Activity: Run through the records and show each line that includes the string "lobby".

(Stored records)
=== Begin Enclosure ===

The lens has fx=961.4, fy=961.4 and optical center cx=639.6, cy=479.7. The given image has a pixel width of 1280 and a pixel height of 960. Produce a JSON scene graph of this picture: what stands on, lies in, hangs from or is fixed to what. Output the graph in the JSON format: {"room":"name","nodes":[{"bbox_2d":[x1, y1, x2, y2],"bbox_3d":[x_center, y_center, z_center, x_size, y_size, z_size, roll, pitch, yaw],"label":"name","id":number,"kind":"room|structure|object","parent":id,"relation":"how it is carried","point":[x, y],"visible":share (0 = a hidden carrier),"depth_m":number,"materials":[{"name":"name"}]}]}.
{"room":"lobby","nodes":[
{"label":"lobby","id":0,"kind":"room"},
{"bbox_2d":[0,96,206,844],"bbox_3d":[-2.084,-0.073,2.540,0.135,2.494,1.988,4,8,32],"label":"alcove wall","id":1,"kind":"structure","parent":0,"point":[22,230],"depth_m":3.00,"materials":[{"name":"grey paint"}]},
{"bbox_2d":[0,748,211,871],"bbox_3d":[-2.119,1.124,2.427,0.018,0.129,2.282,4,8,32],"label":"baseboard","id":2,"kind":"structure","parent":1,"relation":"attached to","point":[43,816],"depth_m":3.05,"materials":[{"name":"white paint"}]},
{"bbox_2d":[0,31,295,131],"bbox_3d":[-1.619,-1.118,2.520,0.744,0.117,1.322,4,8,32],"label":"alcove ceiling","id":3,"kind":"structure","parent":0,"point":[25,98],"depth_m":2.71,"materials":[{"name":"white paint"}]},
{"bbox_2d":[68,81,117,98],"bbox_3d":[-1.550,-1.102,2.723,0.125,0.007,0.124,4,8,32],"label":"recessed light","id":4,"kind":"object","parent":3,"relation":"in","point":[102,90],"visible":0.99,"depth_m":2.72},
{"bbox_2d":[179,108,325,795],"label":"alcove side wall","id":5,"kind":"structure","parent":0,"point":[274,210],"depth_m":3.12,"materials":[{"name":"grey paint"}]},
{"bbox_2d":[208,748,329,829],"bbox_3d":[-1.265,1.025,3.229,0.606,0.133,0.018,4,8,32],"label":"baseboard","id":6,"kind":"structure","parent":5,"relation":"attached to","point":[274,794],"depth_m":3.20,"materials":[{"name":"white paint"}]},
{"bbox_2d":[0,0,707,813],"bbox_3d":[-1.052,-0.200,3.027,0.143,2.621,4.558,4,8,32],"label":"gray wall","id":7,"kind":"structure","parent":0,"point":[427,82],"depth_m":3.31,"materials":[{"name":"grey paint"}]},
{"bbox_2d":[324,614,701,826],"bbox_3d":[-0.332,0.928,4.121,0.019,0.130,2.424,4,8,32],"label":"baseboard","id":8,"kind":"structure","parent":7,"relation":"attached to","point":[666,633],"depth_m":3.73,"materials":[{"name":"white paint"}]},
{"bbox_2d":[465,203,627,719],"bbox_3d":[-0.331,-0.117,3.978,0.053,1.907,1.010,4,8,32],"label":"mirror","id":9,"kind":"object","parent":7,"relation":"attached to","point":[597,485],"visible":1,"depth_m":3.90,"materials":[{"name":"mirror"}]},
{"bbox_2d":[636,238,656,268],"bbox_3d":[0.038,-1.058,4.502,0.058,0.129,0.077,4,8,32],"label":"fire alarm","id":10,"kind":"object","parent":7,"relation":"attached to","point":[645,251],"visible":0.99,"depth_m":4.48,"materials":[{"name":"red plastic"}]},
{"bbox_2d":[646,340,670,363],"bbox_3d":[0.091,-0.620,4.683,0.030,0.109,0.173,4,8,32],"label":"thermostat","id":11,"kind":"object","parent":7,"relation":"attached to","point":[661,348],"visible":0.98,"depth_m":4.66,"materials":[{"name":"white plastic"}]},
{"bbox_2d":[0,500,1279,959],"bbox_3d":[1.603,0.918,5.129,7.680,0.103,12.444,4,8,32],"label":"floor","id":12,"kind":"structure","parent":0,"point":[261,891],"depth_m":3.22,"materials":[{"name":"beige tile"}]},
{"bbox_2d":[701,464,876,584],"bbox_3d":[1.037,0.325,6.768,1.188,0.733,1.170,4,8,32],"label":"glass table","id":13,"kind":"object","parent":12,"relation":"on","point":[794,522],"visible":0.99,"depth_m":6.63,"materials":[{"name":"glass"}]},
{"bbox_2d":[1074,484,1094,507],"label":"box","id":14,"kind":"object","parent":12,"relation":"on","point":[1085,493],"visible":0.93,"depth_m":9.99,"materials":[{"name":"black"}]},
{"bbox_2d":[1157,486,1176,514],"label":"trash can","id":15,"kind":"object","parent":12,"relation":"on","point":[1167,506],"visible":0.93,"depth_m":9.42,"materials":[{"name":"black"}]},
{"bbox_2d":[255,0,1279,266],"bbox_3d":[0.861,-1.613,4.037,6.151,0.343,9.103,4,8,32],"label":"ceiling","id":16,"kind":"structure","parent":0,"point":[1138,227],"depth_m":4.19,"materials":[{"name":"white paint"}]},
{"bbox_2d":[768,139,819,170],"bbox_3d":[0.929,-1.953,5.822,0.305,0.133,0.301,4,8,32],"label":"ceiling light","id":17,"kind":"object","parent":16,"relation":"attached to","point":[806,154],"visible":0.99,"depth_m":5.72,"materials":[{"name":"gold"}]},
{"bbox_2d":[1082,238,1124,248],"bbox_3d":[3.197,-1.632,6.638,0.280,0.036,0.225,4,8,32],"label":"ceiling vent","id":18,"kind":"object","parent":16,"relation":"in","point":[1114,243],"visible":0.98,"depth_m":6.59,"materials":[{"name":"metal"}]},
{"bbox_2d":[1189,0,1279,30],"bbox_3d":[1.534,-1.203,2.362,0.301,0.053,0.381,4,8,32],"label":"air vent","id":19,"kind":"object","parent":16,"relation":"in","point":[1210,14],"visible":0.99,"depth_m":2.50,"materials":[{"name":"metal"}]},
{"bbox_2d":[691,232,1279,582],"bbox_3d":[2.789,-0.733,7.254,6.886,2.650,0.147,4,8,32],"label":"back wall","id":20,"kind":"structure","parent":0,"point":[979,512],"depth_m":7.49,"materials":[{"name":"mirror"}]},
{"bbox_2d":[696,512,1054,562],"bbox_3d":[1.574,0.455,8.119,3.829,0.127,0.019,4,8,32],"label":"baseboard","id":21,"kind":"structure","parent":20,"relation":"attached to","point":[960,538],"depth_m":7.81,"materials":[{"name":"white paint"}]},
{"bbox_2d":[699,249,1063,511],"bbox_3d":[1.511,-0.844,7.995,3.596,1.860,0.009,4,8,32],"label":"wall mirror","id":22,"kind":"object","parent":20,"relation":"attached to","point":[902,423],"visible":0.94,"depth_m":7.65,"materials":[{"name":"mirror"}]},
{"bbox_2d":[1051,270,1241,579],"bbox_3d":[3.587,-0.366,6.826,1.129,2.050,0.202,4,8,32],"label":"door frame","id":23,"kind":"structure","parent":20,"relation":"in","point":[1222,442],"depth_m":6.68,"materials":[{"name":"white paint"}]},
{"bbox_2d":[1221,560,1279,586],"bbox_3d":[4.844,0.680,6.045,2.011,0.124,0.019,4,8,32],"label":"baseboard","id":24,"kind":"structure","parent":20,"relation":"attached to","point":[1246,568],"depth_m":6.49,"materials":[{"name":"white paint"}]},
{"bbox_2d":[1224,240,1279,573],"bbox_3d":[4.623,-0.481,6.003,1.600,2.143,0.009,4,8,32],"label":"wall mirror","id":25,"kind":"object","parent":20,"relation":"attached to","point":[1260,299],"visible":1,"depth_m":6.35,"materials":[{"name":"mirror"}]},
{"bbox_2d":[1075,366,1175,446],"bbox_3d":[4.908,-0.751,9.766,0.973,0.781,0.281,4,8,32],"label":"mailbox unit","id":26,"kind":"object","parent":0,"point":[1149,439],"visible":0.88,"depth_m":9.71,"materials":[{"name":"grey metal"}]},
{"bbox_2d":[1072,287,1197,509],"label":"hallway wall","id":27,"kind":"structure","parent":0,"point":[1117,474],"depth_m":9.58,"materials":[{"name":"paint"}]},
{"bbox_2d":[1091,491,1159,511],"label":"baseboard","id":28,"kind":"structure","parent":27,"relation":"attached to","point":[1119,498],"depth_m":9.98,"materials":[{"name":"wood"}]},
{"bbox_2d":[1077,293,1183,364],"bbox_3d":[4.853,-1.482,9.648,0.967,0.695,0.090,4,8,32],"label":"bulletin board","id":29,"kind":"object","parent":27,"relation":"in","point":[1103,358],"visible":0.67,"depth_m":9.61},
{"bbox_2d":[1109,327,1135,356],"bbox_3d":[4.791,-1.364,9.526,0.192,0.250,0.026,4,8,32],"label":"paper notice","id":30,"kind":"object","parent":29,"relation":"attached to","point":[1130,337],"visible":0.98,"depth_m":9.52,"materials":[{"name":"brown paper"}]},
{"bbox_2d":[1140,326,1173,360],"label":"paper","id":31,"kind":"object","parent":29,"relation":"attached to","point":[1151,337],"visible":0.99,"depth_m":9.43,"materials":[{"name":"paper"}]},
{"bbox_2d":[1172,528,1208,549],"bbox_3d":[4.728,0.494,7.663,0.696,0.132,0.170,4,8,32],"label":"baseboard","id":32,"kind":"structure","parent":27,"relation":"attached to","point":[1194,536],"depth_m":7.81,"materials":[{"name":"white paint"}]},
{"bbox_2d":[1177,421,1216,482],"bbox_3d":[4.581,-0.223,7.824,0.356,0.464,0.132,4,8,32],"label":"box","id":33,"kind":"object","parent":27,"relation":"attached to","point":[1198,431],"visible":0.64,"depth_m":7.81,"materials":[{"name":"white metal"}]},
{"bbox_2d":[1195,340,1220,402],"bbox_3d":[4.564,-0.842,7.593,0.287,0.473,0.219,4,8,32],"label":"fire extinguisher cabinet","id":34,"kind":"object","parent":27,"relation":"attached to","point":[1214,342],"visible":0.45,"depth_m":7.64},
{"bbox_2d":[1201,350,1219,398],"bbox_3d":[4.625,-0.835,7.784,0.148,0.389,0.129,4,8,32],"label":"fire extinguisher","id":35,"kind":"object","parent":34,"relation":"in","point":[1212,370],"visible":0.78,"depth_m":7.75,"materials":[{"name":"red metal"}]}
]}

=== End Enclosure ===

Result of the task:
{"room":"lobby","nodes":[
{"label":"lobby","id":0,"kind":"room"},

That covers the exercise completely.